Given the following vector equation in three dimensions
$\mathbf{r} + (\mathbf{r} \times \mathbf{d}) = \mathbf{c}$
where $\mathbf{c}$ and $\mathbf{d}$ are fixed given vectors, how can you find all solutions for $\mathbf{r}$?
So far I have tried the following steps, to show that $\mathbf{r}$ must lie in a given plane.

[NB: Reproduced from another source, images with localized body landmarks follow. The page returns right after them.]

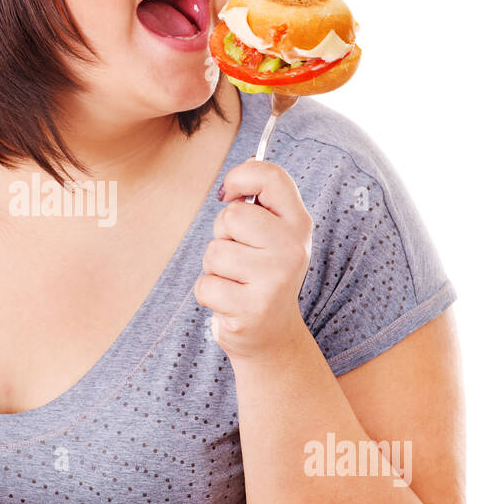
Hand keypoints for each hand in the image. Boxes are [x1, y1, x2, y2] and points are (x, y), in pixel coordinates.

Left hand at [196, 158, 312, 364]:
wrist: (272, 336)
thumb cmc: (262, 277)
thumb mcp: (272, 235)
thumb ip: (260, 201)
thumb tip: (241, 168)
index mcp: (298, 224)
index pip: (271, 177)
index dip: (240, 177)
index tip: (228, 194)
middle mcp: (292, 249)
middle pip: (231, 216)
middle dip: (222, 236)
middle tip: (238, 258)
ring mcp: (275, 279)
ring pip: (214, 252)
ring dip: (214, 269)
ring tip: (236, 283)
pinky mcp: (251, 309)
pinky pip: (205, 285)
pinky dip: (209, 295)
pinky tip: (231, 303)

By taking the dot product with $\mathbf d$ on both sides, we obtain
$$\mathbf{r} + (\mathbf{r} \times \mathbf{d}) = \mathbf{c} \implies (\mathbf{r} + (\mathbf{r} \times \mathbf{d})) \cdot \mathbf{d} = \mathbf c \cdot \mathbf d.$$
Since $\mathbf r \times \mathbf d$ is perpendicular to $\mathbf d$, their dot product is zero, so we get the following (Equation $\ast$)

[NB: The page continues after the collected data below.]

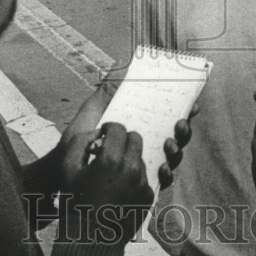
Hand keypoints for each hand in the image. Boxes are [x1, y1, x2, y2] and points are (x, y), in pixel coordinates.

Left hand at [58, 73, 193, 193]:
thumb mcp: (91, 113)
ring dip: (177, 150)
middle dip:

$$\mathbf r \cdot \mathbf d = \mathbf c \cdot \mathbf d$$
from which we can deduce that $\mathbf r$ (as a position vector) lies in the plane that contains $\mathbf c$ and is normal to the vector $\mathbf d$.

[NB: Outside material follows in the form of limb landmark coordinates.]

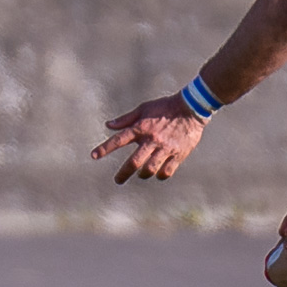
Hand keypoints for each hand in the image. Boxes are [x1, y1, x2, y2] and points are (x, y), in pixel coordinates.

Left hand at [91, 92, 206, 182]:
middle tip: (118, 180)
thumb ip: (126, 119)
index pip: (119, 140)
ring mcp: (165, 148)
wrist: (192, 108)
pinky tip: (158, 173)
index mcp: (142, 128)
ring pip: (150, 169)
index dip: (105, 148)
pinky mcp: (178, 154)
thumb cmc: (165, 107)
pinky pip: (166, 171)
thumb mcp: (144, 109)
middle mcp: (152, 140)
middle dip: (123, 173)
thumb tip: (108, 125)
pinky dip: (160, 175)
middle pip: (134, 162)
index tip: (94, 156)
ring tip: (141, 174)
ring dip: (142, 174)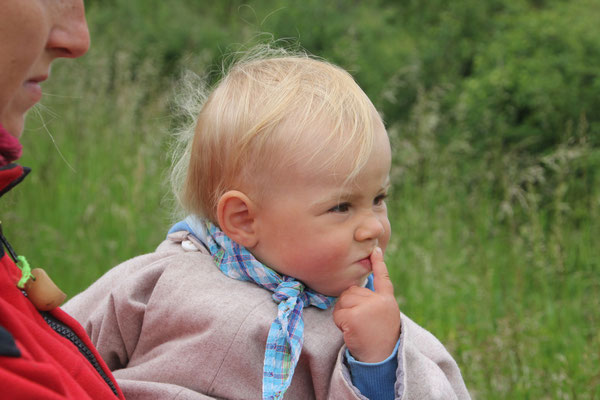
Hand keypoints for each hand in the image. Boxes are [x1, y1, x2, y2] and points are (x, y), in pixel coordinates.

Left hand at [333, 247, 400, 362]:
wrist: (382, 359)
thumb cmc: (379, 340)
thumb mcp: (382, 316)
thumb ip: (372, 302)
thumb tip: (351, 292)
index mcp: (387, 300)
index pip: (382, 277)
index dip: (378, 263)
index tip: (375, 248)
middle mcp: (379, 300)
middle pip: (351, 291)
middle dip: (350, 306)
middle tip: (361, 324)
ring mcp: (368, 307)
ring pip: (343, 301)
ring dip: (344, 314)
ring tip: (357, 327)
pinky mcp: (355, 316)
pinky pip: (338, 313)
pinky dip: (340, 323)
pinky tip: (352, 331)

However this doesn't necessarily imply that all points in this plane are valid solutions for $\mathbf r$. I can't see how Equation ($\ast$) can be substituted back into the original equation to somehow eliminate a term in $\mathbf r$ or simplify it. How do you solve this equation, making sure that you find all solutions for $\mathbf r$?
Best Answer
You have 3 direction in space. Assuming $\mathbf d$ and $\mathbf c$ are not collinear (in this case $\mathbf r$ would be in the same direction), then we can use the three directions to be $\mathbf c$, $\mathbf d$, and $\mathbf c\times\mathbf d$. The first two might not be perpendicular. Then write $$\mathbf r=\alpha\mathbf c+\beta\mathbf d+\gamma\mathbf c\times\mathbf d$$ Plug this into your equation, then multiply the equation by each of the vectors of the basis.